As to the ultimate issues, the overwhelming strength of Gelfand’s evidence clearly established that:

(1) Gelfand’s versions of Hansen’s undisclosed operations with the GPU, and later with the FBI, were in fact true;

(2) Sylvia Franklin had admitted under oath that she was a GPU agent planted in the SWP;

(3) Hansen and Barnes were forced to defend Franklin in order to shield Hansen’s GPU and FBI past; and

(4) As an FBI asset, Hansen recruited Barnes and his Carleton College lieutenants as state agents.

Moreover, Gelfand proved that:

(5) Hansen lied about it when called upon by the IC to explain his meeting with the GPU; and Healy’s Big Lie was itself the big lie;

(6) Hansen met with Robert McGregor and Shaw at the US Consulate in Mexico City in 1940 without authorization by the SWP, turned over confidential party documents, and sought to meet with state agents “with impunity”; and

(7) Gelfand was silenced, expelled from the SWP and then denied his right to appeal in order to cover up the FBI connections of Hansen and the Carlton defendants.

In the final analysis, the maneuvers of the bourgeois judge to shield the state from these disclosures were all for naught.

In sum, it was irrefutably established in the Gelfand trial that the central leadership of the anti-Trotskyist SWP was dominated by agents of US imperialism. This takeover of the party by the government was the outcome of a conspiracy against the Fourth International, the World Party of Socialist Revolution, on the part of both Stalinism, which was destined to restore capitalism in the USSR, and the American capitalist state.

Also established by the Gelfand case was the high degree of political vigilance that is necessary in matters relating to party security, contrary to the Pabloite attempts to minimize its importance.
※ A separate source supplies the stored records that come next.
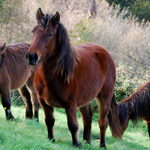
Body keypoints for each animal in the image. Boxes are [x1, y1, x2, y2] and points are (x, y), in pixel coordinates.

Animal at [25, 8, 123, 149]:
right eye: (33, 31)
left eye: (50, 34)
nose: (31, 56)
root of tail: (105, 53)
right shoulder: (44, 102)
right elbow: (49, 121)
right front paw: (51, 139)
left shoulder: (70, 105)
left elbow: (73, 125)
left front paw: (76, 143)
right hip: (85, 99)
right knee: (88, 118)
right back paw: (87, 142)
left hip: (105, 97)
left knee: (102, 122)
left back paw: (102, 145)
There can be no doubt that the Gelfand case was a historic achievement. It was a monumental victory for the International Committee and the working class, dealing a heavy blow to the agent-ridden SWP, to the Pabloites and to the US government and its spy apparatus.

This is not a part of my formal report, but I wanted to close it out with a brief anecdote.

Sometime not too long after the trial I went with Comrade North to the National Archives in Washington D.C. to do some additional digging around.

This being long before computerization, we were in an area with the usual library wood file cabinets with alphabetic index cards.

We were told by a worker there that an area a few feet away was off limits, so not to research there.

At some point I nevertheless walked over and quickly searched for Joseph Hansen. I immediately saw a card that referenced a 1963 or 1964 Hansen report on Sri Lanka.

The card did not say it was a report to the SWP or other political entity.

So I immediately concluded that this was a report to the CIA or the State Department. Otherwise, why was it in a classified area?

Anyway, the worker came by right at that time and told me to leave the area, so I could not pursue it further.

This was not proof positive, but to me it strengthened what I had already concluded in working on the Gelfand case: that Gelfand had proven his case many times over.